PROBLEM TO WORK ON = Reproduce every line of the items below verbatim, leaving out the pictures.

EXTRACTED ENTRIES =

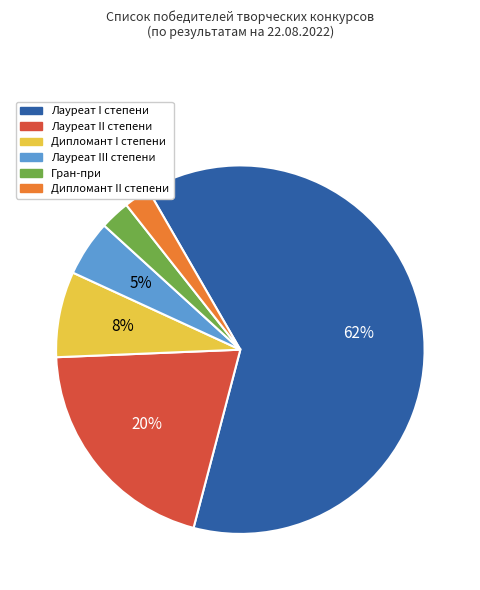

Which category has the biggest portion of the pie?

Лауреат I степени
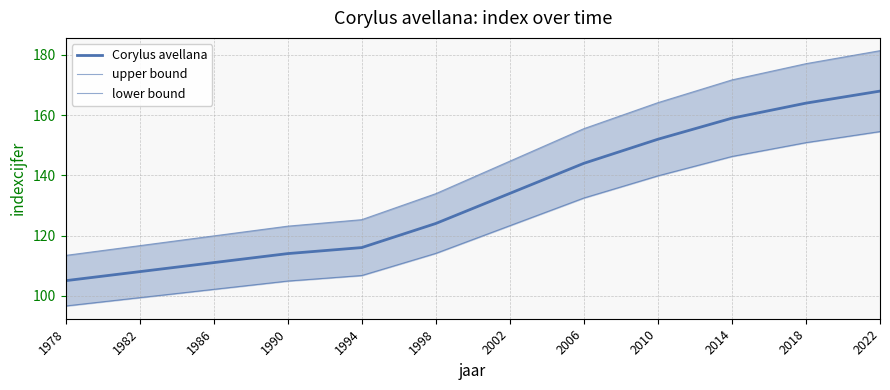

True or false: Corylus avellana has more than 1 interior local peaks.

False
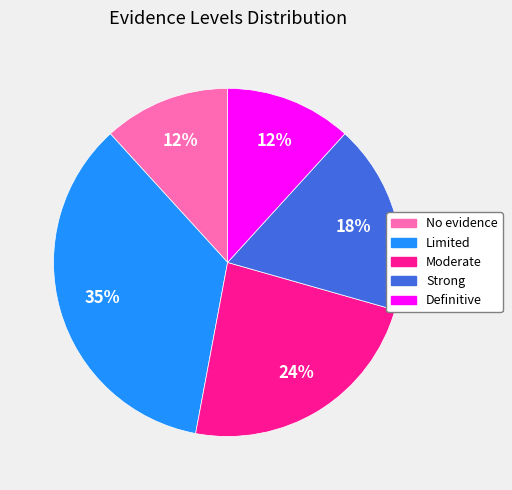

To the nearest percent, what percentage of the pie is Strong?

18%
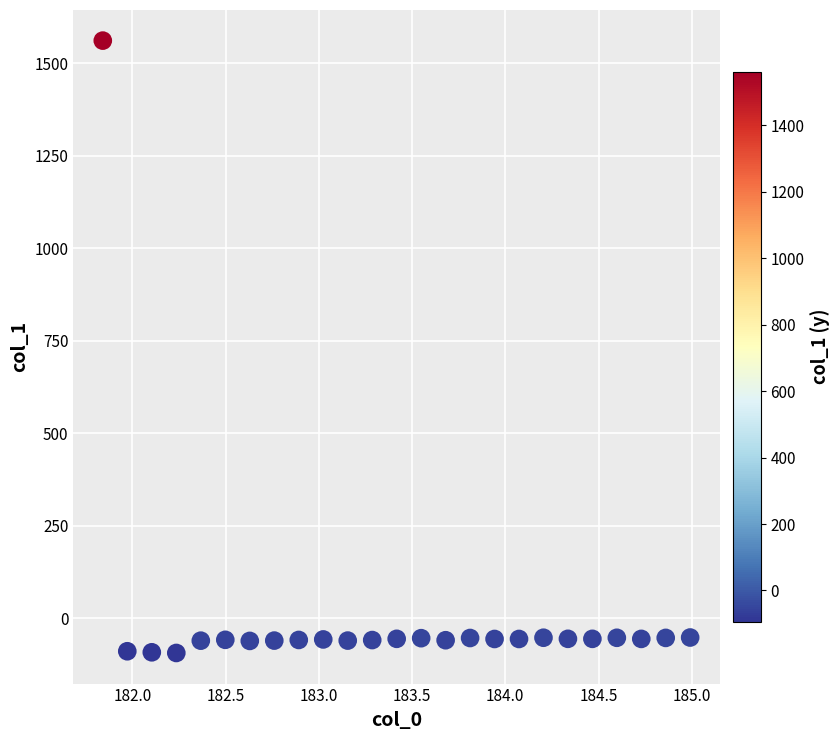

What is the range of Y values (max minus min)?

1655.6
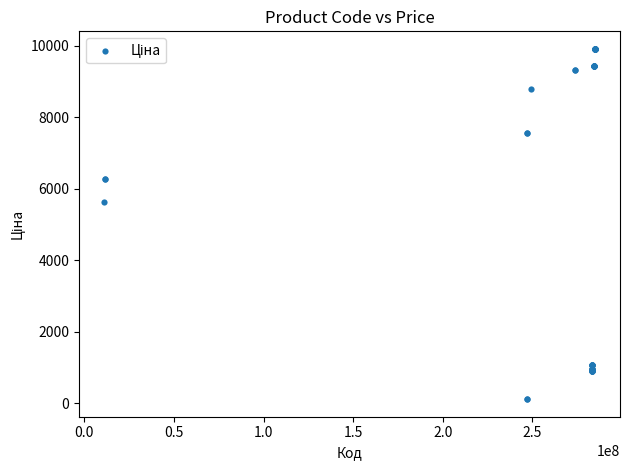

What Y value in the scatter plot is closest to 5010?

5636.0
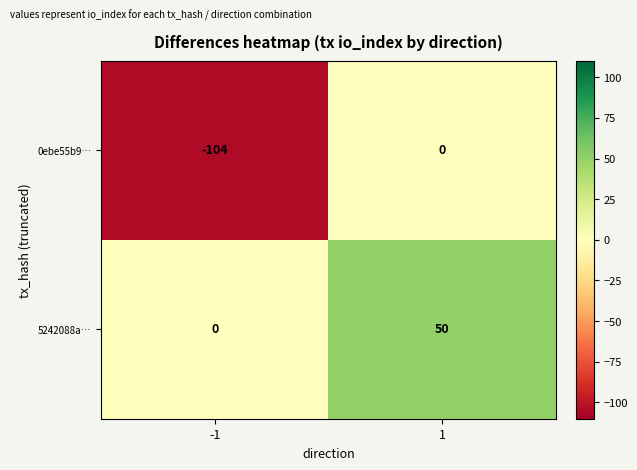

At which category is the sum across all series the highest?

1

SOLUTION FOR THIS PROBLEM =
Which category has the biggest portion of the pie?

Лауреат I степени

True or false: Corylus avellana has more than 1 interior local peaks.

False

To the nearest percent, what percentage of the pie is Strong?

18%

What is the range of Y values (max minus min)?

1655.6

What Y value in the scatter plot is closest to 5010?

5636.0

At which category is the sum across all series the highest?

1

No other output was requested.